What is expected — Looking through the listing that follows, count every line with the string "parties" and state the number alone.

⁂

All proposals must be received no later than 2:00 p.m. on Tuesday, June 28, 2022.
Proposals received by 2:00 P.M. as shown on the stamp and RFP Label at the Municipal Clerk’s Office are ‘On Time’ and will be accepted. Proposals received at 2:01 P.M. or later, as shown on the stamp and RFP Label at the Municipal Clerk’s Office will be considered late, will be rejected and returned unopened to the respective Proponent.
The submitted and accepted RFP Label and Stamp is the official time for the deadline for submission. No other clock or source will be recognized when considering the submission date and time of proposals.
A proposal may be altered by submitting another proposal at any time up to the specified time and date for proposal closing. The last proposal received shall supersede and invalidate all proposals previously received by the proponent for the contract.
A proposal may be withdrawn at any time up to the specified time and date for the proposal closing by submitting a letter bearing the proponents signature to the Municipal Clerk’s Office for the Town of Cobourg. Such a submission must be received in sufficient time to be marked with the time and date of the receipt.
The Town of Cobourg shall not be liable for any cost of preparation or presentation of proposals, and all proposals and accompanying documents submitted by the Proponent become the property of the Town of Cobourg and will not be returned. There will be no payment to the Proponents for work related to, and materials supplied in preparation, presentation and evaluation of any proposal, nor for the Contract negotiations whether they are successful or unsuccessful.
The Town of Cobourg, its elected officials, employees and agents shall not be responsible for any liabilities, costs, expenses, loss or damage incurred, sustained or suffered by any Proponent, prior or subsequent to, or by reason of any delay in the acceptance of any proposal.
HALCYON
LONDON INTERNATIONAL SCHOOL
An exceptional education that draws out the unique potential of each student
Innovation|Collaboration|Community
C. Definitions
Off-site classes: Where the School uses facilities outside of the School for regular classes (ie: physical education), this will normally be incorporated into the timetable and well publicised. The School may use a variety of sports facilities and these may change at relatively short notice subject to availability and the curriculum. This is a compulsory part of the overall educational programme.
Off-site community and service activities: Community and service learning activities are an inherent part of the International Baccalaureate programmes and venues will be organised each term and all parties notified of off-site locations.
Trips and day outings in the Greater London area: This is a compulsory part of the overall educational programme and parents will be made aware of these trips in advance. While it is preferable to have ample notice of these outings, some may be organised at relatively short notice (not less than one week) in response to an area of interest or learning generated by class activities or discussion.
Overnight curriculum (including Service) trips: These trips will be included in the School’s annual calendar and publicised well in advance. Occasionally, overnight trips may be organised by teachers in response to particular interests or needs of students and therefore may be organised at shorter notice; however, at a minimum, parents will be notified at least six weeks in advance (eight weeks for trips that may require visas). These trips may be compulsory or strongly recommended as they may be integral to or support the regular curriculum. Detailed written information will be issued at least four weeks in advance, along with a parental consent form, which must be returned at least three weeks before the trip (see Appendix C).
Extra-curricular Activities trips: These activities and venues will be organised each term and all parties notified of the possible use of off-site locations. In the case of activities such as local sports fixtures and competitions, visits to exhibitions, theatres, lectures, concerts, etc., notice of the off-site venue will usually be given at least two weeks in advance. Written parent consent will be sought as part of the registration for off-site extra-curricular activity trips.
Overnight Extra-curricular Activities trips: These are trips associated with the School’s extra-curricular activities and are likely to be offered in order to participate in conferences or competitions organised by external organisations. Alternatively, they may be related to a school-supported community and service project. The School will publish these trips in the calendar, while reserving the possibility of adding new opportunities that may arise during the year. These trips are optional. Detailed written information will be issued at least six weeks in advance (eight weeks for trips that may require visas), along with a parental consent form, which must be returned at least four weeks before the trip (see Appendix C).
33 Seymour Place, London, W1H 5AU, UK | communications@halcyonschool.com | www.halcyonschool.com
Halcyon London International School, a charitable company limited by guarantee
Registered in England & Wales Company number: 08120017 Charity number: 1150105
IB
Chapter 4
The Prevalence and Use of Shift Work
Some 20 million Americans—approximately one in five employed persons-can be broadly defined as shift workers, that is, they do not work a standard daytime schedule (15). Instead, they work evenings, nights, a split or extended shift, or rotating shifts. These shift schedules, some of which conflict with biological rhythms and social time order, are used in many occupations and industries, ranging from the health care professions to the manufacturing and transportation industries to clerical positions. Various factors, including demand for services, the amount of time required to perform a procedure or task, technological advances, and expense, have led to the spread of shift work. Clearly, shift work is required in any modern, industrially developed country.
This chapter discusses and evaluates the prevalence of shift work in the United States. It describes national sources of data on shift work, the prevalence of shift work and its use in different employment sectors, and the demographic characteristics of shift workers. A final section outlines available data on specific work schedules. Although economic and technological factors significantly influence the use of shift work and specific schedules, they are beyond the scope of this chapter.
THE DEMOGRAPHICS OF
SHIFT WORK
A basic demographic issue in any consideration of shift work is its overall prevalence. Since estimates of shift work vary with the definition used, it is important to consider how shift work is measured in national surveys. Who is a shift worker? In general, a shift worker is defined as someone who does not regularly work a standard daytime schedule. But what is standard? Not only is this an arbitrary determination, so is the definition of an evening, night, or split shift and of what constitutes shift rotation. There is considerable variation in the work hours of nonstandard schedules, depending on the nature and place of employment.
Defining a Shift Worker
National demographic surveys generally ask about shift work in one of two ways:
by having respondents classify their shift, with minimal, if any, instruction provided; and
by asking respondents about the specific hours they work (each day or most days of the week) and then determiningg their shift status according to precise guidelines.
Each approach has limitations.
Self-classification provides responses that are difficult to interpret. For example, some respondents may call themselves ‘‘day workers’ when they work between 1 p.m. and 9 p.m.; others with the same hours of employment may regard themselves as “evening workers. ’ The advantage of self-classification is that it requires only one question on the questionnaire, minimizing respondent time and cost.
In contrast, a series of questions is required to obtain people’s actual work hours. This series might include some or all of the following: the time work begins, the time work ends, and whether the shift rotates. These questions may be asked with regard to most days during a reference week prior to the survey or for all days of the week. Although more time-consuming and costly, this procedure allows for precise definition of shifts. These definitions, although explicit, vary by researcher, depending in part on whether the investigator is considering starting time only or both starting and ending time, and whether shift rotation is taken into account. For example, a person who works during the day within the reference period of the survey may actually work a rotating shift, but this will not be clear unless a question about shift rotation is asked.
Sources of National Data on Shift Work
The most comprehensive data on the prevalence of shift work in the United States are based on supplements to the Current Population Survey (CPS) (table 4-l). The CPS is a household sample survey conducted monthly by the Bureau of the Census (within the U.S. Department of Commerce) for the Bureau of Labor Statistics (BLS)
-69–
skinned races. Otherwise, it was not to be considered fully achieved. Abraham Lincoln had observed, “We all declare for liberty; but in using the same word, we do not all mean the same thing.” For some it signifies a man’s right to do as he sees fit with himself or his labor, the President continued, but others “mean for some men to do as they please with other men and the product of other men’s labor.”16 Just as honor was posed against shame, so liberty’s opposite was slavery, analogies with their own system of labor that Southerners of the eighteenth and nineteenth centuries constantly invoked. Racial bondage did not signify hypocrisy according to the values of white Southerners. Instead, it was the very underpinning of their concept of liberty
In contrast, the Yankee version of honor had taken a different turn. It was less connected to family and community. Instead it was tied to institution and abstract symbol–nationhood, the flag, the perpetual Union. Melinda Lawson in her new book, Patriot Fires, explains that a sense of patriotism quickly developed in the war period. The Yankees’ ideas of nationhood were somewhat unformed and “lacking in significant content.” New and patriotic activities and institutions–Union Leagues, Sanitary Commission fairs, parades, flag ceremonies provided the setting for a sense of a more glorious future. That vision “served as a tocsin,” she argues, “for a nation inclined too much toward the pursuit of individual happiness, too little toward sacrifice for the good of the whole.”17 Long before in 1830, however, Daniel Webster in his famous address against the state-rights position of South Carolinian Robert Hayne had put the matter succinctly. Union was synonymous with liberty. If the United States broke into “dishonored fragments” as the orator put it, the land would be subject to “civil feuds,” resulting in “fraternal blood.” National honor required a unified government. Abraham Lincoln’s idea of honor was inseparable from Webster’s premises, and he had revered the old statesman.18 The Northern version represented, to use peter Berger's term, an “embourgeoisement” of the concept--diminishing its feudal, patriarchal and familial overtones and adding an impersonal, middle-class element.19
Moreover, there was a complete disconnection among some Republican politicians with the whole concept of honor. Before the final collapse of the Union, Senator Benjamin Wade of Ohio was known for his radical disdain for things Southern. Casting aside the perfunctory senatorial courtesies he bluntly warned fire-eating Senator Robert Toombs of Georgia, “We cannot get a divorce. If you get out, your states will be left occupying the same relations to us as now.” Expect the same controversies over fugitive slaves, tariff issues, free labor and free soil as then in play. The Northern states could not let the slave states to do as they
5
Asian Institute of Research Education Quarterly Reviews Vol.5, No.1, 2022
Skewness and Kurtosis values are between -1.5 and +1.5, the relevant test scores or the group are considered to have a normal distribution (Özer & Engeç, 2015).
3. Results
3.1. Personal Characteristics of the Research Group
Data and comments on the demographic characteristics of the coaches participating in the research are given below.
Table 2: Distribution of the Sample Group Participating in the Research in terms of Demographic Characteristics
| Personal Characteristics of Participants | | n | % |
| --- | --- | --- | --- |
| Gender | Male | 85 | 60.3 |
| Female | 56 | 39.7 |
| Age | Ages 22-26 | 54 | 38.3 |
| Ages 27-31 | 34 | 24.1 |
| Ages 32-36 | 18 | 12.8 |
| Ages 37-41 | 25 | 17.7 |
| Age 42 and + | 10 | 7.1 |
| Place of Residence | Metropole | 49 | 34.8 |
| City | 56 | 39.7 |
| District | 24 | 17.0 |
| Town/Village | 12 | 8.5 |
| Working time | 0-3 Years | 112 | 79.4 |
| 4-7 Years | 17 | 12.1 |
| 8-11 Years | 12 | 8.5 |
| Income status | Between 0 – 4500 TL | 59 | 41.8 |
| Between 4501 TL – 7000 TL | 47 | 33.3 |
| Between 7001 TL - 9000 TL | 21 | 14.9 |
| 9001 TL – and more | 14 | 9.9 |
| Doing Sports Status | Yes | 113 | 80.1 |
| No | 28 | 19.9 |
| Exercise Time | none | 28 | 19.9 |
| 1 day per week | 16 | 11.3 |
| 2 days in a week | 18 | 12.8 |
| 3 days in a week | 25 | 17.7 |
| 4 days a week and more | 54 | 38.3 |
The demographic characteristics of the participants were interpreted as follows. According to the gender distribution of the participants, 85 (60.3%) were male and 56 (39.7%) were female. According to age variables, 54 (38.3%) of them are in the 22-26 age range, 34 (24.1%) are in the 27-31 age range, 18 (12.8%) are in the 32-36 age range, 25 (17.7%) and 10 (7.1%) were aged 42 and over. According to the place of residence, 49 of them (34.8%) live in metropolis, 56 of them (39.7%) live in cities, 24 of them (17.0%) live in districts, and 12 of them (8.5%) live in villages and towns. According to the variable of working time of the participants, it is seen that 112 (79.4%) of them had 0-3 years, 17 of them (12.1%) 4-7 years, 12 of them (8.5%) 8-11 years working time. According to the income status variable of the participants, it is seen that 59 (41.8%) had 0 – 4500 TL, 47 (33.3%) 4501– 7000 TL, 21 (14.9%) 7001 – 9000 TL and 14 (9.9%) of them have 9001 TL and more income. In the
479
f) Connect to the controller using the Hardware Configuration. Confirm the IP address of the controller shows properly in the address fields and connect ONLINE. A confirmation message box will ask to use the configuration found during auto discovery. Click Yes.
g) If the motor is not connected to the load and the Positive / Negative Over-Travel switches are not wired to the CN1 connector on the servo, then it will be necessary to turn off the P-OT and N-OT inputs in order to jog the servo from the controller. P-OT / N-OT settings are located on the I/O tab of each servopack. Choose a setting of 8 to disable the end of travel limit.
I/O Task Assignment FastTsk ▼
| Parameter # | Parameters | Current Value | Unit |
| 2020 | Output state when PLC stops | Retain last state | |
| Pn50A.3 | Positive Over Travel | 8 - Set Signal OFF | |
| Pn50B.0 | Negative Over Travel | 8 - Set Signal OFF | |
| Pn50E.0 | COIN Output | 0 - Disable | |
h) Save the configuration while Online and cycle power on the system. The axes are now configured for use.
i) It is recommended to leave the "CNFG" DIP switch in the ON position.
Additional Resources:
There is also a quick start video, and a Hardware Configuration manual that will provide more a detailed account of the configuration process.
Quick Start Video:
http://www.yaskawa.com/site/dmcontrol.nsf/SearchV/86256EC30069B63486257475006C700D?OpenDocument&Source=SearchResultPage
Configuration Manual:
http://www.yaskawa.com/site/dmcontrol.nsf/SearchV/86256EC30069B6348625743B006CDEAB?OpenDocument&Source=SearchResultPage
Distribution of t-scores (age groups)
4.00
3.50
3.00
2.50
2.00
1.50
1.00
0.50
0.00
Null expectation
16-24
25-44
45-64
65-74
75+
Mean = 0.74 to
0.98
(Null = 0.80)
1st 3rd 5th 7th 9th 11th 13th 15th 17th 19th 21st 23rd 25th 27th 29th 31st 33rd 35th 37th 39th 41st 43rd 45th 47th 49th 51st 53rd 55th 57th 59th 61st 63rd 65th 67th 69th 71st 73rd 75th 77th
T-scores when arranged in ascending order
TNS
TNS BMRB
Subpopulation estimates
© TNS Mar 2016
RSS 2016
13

⁂

Solution — 2